**Exercise directions:** Copy out the items from the line containing "pose: elev=74.3 azim=262.8" through the end of the items, leaving out the pictures.

Data listing
== == ==

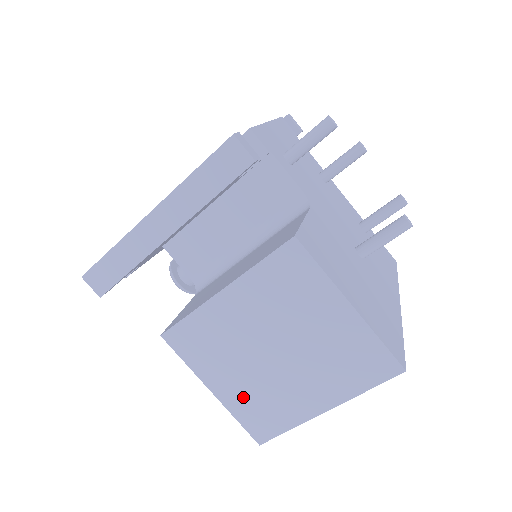
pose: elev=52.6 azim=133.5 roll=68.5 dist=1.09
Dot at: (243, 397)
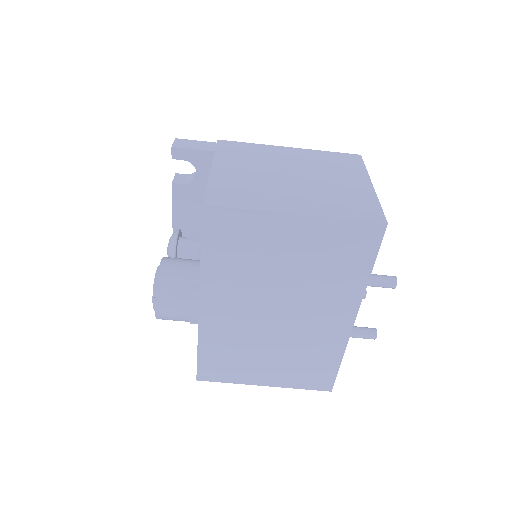
Dot at: (234, 180)
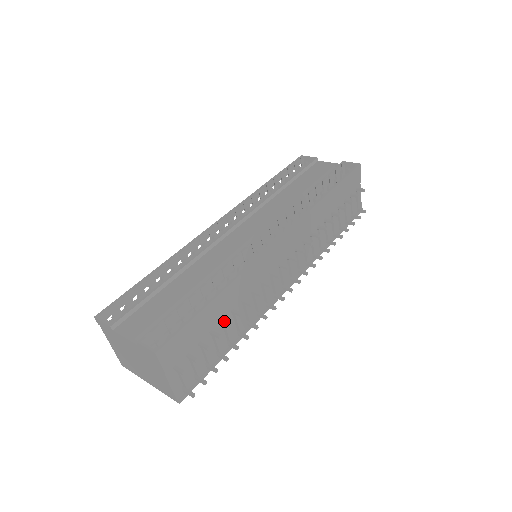
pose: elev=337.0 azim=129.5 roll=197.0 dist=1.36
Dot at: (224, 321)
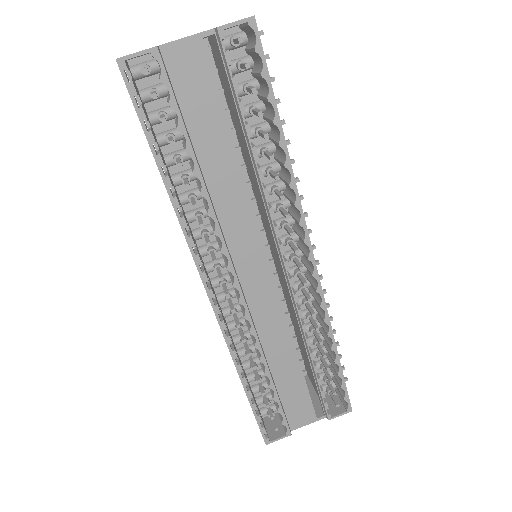
Dot at: occluded
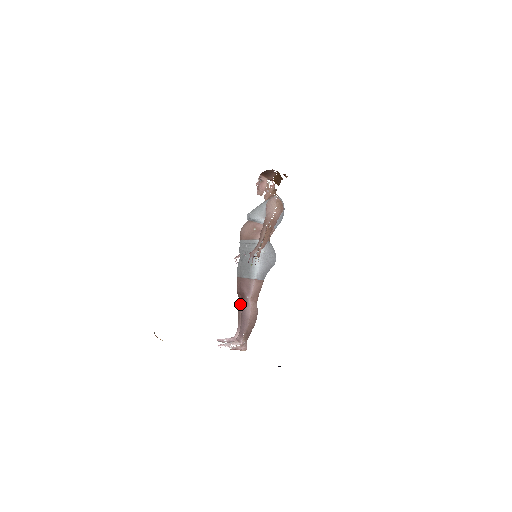
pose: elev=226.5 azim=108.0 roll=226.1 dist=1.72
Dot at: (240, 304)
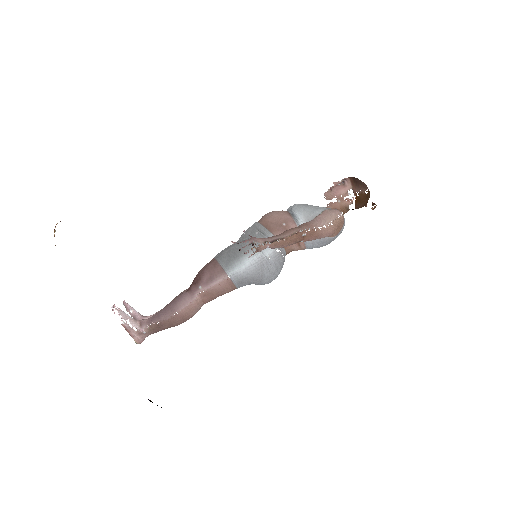
Dot at: (187, 289)
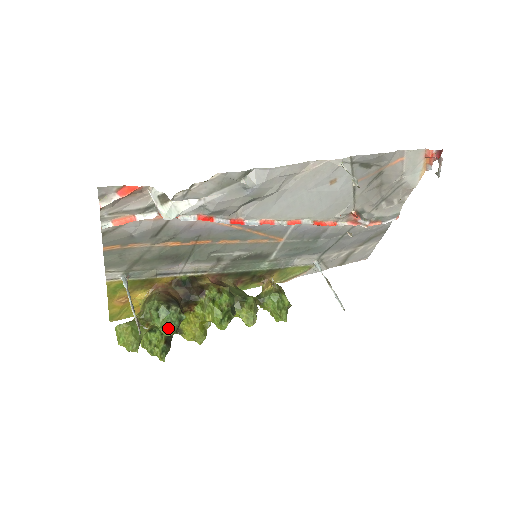
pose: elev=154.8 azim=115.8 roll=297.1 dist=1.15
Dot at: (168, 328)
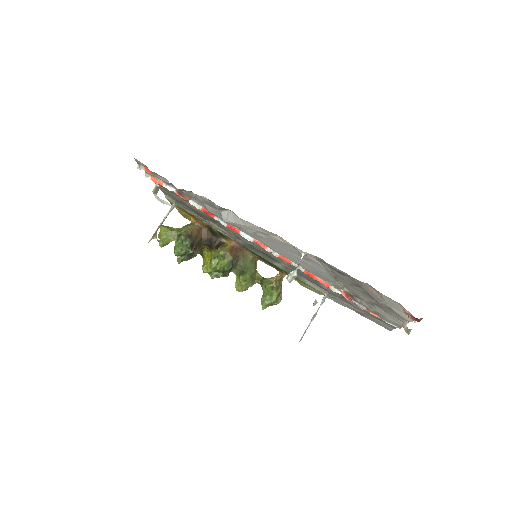
Dot at: (177, 250)
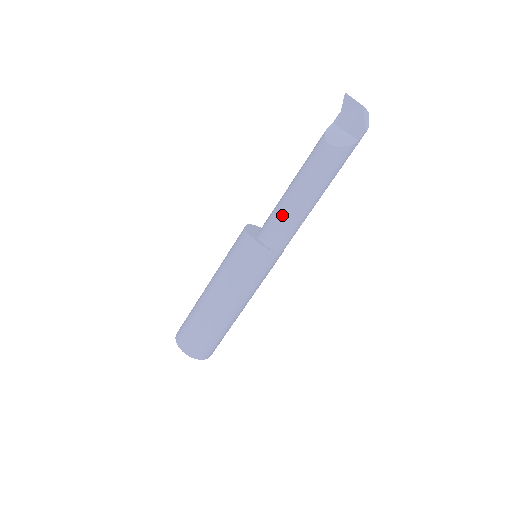
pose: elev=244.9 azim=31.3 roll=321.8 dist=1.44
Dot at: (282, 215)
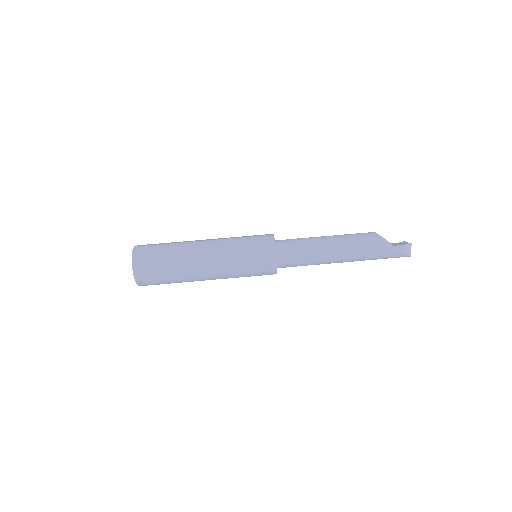
Dot at: (305, 238)
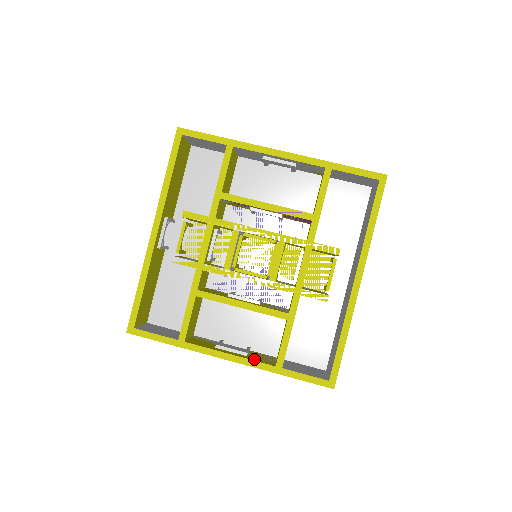
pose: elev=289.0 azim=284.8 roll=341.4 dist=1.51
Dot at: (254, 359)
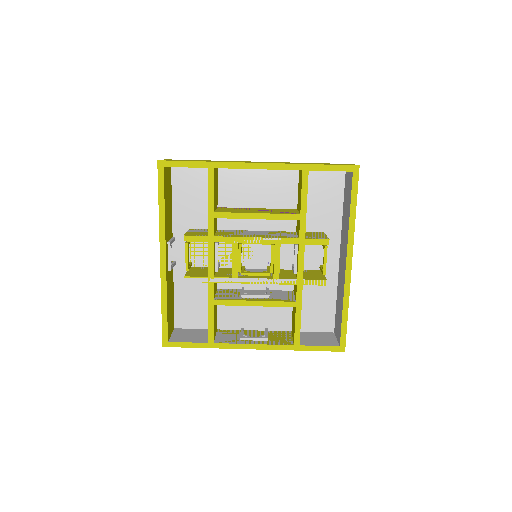
Dot at: (275, 343)
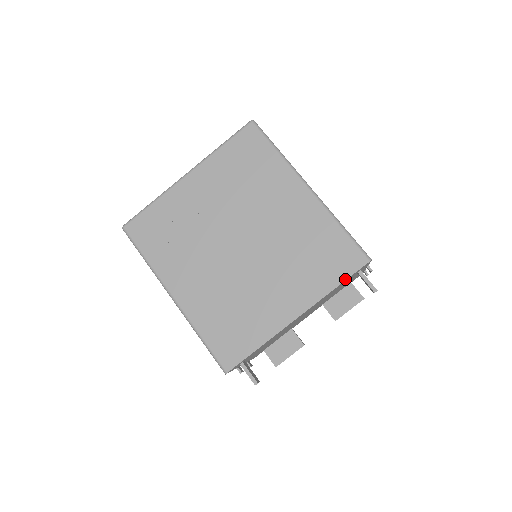
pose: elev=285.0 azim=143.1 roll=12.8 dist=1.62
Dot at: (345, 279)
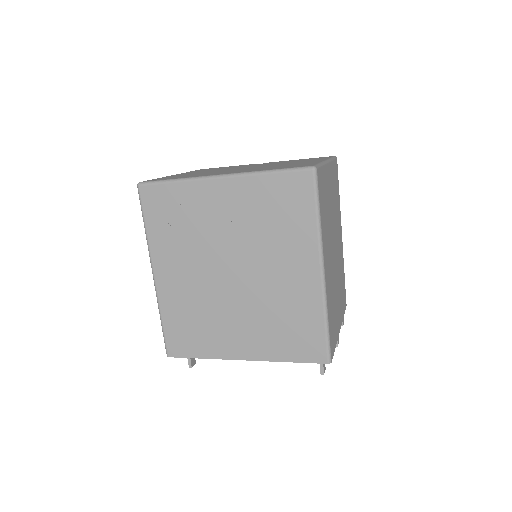
Dot at: (299, 362)
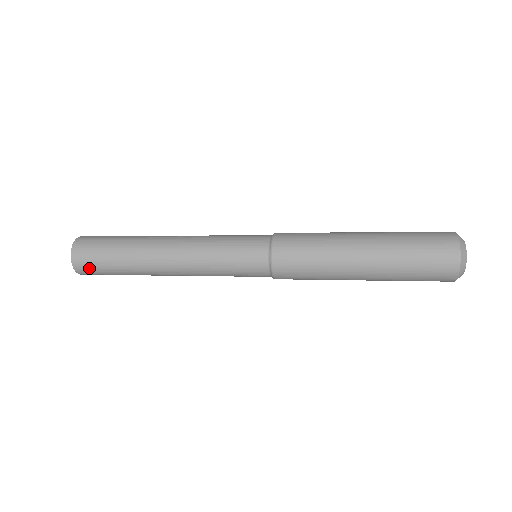
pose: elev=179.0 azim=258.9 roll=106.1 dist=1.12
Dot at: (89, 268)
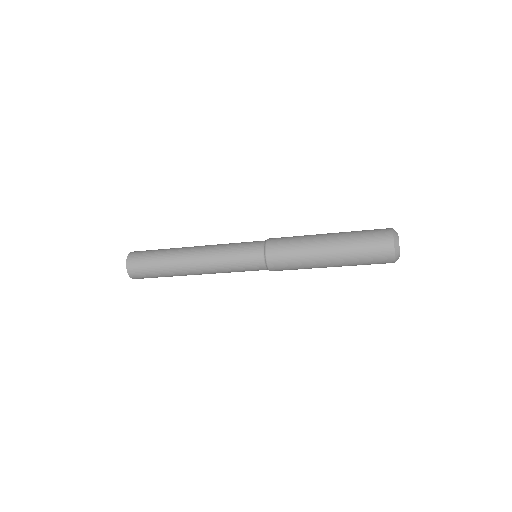
Dot at: (137, 262)
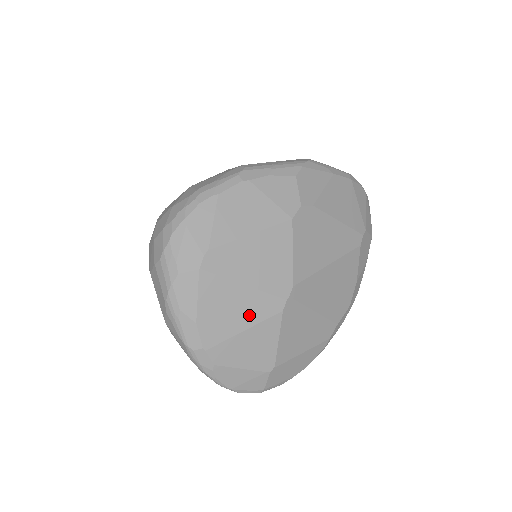
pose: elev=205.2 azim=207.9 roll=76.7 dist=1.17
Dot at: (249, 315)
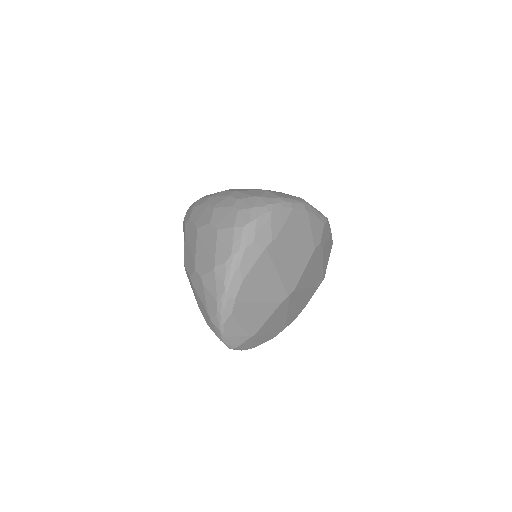
Dot at: (268, 293)
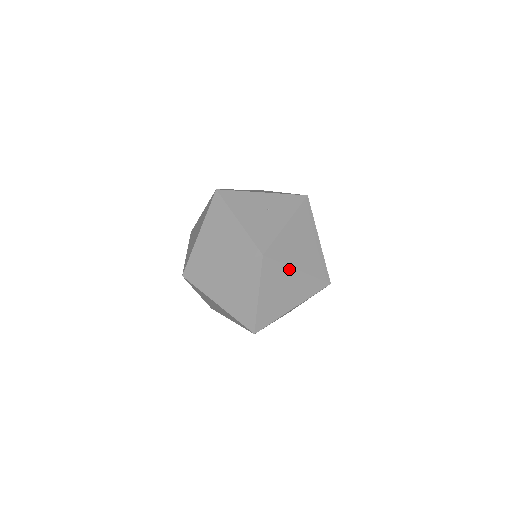
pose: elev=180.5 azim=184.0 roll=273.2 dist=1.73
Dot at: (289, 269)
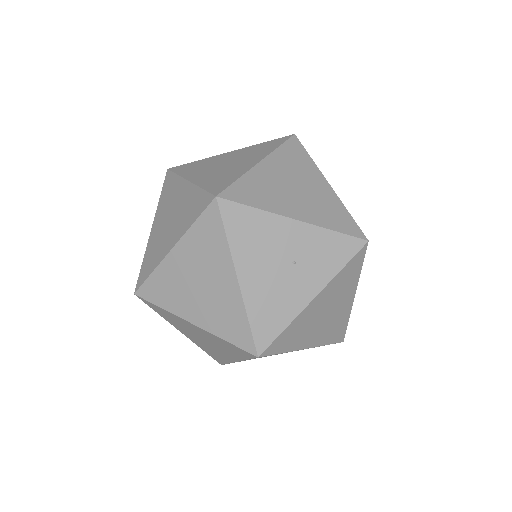
Dot at: occluded
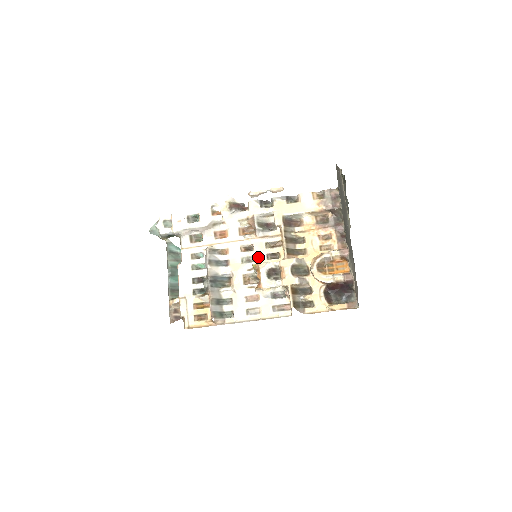
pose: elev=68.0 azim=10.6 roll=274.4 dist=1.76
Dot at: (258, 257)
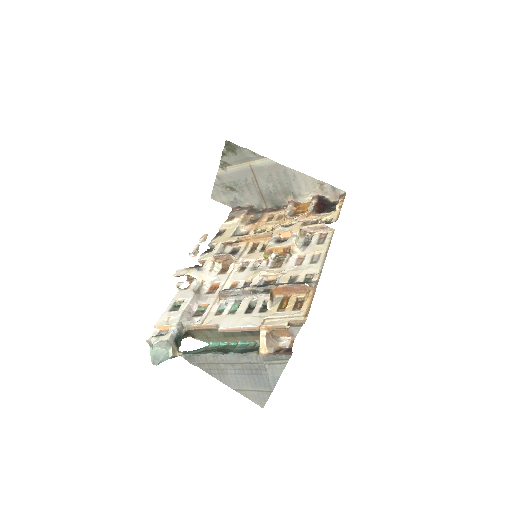
Dot at: (258, 257)
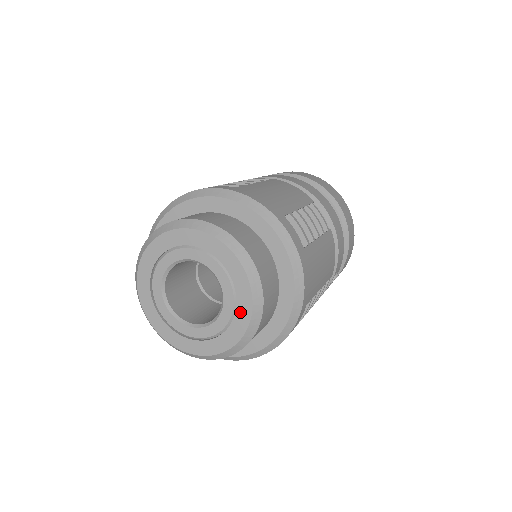
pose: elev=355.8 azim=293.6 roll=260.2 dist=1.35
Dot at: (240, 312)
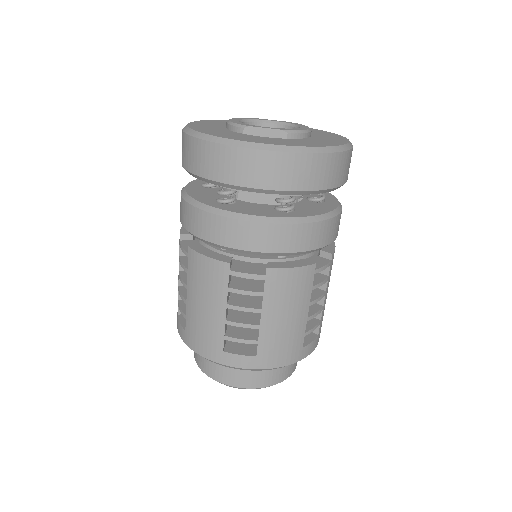
Dot at: occluded
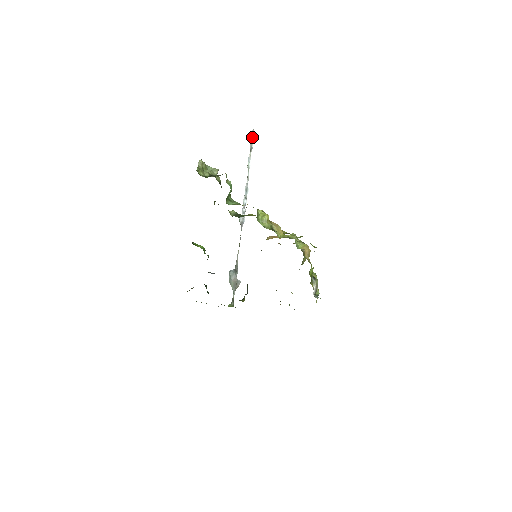
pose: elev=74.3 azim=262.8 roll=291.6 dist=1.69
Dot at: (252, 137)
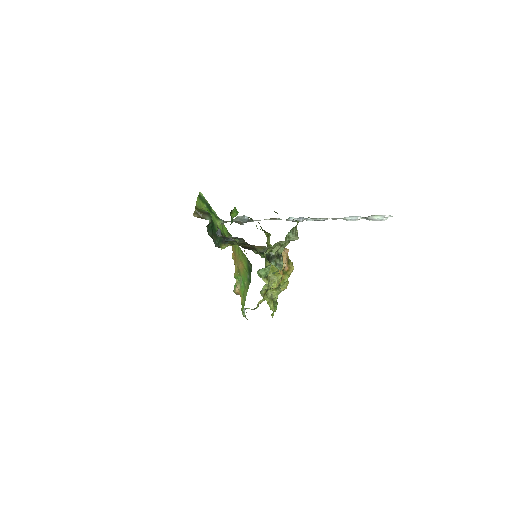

== == ==

**Completed task:**
pose: elev=74.3 azim=262.8 roll=291.6 dist=1.69
Dot at: (252, 137)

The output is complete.